#ClutchUp: Cars are changing, but we haven’t

Having a car that has problems gives it a human characteristic that allows people to see them like a person.

I often wonder whether younger drivers today will ever discover the joy of owning a troublesome old car.

Something that needs a punch to the dash to start, like an old Land Rover I used to own.

It’s more than an appliance.

Having a car that has problems gives it a human characteristic that allows people to see them like a person.

A computer that never breaks is hardly viewed with a personality because of its perfection in design, but when you’ve got to ‘talk’ to your car, spend time with it and look after it, you we develop a relationship with it.

We see them as an extension of our personality.

“Hey, can I borrow your car?”

“Sure, if I can borrow your wife.”

It’s almost as if car guys sometimes wait for their cars to go wrong in anticipation of the exciting hours spent in the garage and away from the kids, for example.

I know most younger drivers today have no clue what they’re looking at if they open the bonnet of their car and, to an extent, I don’t blame them as manufacturers of modern cars deliberately make them difficult to get into and work on.

Instead of an engine, one sees a sealed unit, often with a large black ‘cover’ to hide any unsightly pulleys, pumps or pipes.

I remember having a 1972 Ford F100 which had an engine bay so large, I could actually stand inside it while working on its inline, six-cylinder, 4.1 litre engine.

Sure, I didn’t have any luxuries like an air-conditioner or power steering, and there certainly wasn’t a gauge telling me the temperature outside or what song was playing.
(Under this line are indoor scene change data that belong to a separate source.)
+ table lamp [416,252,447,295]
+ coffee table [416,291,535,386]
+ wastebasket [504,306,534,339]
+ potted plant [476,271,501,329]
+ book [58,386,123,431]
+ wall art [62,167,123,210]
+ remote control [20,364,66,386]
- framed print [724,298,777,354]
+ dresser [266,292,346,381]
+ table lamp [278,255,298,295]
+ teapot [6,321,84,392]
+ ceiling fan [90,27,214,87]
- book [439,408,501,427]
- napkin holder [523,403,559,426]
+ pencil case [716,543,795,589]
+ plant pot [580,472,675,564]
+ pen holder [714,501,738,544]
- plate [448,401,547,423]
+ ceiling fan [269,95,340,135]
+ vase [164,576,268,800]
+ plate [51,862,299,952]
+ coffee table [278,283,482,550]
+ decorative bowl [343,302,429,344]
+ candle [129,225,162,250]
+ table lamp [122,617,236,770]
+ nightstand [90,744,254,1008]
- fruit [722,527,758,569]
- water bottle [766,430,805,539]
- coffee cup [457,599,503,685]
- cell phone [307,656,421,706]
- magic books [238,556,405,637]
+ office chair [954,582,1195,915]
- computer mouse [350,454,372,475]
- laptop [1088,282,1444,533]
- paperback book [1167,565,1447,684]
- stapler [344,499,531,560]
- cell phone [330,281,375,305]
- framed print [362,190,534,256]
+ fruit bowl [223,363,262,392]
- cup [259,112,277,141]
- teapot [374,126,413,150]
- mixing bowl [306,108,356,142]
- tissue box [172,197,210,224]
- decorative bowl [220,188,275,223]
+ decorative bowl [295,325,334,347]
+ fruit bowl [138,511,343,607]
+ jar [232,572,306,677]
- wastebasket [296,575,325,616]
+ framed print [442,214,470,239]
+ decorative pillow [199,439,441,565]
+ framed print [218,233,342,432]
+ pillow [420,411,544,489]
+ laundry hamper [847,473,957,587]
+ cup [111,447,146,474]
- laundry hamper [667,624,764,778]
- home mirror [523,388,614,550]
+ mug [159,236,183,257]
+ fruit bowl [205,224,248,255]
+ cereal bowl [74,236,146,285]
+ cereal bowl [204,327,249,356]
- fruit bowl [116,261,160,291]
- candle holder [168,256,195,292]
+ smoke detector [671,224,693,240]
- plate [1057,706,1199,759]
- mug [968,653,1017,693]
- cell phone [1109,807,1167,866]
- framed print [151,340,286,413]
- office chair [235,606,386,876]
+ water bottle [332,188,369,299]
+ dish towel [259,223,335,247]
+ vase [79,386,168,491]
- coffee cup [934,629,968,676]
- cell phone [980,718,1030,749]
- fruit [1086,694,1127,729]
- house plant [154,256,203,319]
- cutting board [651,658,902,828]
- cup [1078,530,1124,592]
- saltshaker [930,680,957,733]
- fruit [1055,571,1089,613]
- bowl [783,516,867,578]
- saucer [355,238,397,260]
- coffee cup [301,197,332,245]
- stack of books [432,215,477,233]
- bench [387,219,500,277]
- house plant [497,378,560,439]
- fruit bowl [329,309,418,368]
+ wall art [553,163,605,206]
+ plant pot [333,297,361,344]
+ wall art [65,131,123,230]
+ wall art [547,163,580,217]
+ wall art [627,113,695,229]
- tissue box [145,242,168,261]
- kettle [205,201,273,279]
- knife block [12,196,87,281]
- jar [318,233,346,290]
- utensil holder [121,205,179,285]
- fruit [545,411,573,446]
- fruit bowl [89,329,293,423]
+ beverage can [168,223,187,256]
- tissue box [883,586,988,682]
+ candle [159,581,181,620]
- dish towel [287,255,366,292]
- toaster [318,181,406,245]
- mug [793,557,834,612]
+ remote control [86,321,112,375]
Instead, I had a massive dial against the horizontally sliding speedo telling me the oil pressure.

While most modern cars are built to a superior level of quality, you have probably noticed that yours might not even have a water temperature gauge.

Instead, a light might come on telling you the engine is getting too hot, but the trouble is that while you didn’t know the temperature was rising in the first place, internal engine components have already been damaged.

It is a bit like when people say that you feel thirsty, you are already dehydrated.

The problem that faces young drivers today is that we treat cars like appliances: paying the earth for them, being unable to repair them when they do go wrong, and we simply trade them in or buy a new one.

I am sure we could save a lot of environmental pressure by simply keeping our old cars going, but the consumerism that fuels the modern car industry deliberately shuts us out.

I pity the generation of new car owners.

But then again, modern cars don’t have mood swings like old cars do.